As commanding officer of the Huron militia regiment, Wilson vowed to stand by Britain when war came against Germany:

The supremacy of the British Empire has enabled her ibid. to exert the greatest force for the personal liberty and uplift of humanity that the world has ever known. I believe that our duty as Canadians, who have enjoyed that protection and security so long, if that supremacy is threatened is to rally for her support, by being ready for the defence of our own part of that Empire, or, if necessary, anywhere that we can have the most influence in maintaining it.

In November 1914, Wilson was authorized to raise the 33rd Battalion, one of the few CEF units to retain the same numerical designation as its original militia unit. After HMT Royal Edward was torpedoed in the Aegean Sea on 13 August 1915, Wilson immediate volunteered his unit to replace the 1,000 British troops lost in the attack. His offer was not accepted and the 33rd did not sail for England until April 1916.

While still stationed in London, Ontario in summer 1915, food and goods began to disappear from the battalion stores. As one newspaper noted, “Hungry soldiers’ appetites were the beginning of the end for the alleged thieves.” The complaints caused suspicious military authorities to start an inquiry.

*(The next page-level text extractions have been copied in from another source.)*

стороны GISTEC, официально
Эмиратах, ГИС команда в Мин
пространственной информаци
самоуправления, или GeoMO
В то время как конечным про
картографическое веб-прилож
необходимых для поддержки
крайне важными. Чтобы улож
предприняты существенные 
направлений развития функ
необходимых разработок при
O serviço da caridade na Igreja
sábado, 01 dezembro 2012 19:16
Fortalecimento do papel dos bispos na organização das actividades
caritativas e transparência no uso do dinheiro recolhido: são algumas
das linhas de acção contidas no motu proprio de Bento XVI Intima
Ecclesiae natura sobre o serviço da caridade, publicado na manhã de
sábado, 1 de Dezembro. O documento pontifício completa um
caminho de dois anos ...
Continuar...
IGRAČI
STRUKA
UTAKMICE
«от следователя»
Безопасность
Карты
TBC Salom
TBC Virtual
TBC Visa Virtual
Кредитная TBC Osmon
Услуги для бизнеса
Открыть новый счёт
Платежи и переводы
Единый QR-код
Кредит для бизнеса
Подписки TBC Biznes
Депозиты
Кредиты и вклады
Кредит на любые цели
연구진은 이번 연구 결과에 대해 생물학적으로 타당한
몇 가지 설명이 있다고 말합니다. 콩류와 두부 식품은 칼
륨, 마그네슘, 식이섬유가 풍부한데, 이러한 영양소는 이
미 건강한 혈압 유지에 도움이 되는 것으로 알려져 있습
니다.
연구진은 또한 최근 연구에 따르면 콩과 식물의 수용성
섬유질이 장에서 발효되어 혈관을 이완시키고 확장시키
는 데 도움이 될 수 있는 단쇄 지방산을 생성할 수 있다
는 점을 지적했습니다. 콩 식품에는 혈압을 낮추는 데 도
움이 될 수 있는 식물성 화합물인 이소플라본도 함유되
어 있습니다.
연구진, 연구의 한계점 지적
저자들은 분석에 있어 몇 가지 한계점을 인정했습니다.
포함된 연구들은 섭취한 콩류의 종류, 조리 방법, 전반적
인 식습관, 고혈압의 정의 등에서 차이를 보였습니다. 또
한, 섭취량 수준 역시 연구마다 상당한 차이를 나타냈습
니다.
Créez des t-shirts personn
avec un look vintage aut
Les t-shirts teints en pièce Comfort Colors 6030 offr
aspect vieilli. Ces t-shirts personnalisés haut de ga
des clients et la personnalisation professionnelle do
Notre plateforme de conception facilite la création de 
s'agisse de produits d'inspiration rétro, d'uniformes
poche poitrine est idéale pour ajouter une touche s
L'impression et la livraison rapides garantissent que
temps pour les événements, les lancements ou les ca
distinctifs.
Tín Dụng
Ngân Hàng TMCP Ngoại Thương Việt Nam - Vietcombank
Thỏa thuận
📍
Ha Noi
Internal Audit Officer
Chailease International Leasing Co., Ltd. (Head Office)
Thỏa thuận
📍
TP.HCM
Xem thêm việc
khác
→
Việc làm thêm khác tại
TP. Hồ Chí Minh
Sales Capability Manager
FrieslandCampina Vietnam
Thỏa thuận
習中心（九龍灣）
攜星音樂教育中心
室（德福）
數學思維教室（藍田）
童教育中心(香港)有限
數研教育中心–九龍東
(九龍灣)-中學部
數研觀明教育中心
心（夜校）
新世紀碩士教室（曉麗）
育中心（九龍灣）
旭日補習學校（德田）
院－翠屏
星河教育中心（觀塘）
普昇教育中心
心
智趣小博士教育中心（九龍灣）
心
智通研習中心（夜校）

The quartermaster and several others were arrested for operating a black market for the stolen liquor and food. During the ensuing testimony, witnesses observed senior officers drinking on duty with the commander present on several occasions.

With controversy and confusion surrounding the battalion, some soldiers took to riots on the streets of London in November 1915. The disorder caught the attention of Minister of the Militia Sam Hughes who left Ottawa to investigate. In a statement to the press, he said that the soldiers ought to “trim” their own officers rather than fight with the police. He also called of a “grand shake-up of the 33rd Battalion.” Wilson was temporarily relieved of command in December 1915.

When Wilson’s troops were absorbed into the reserves in England, military authorities deemed the sixty-year old Wilson unfit for service. His daughter, Anne Webster Wilson, served in France as a nursing sister and was gassed in 1916.

Colonel Wilson died in Toronto on 29 November 1930.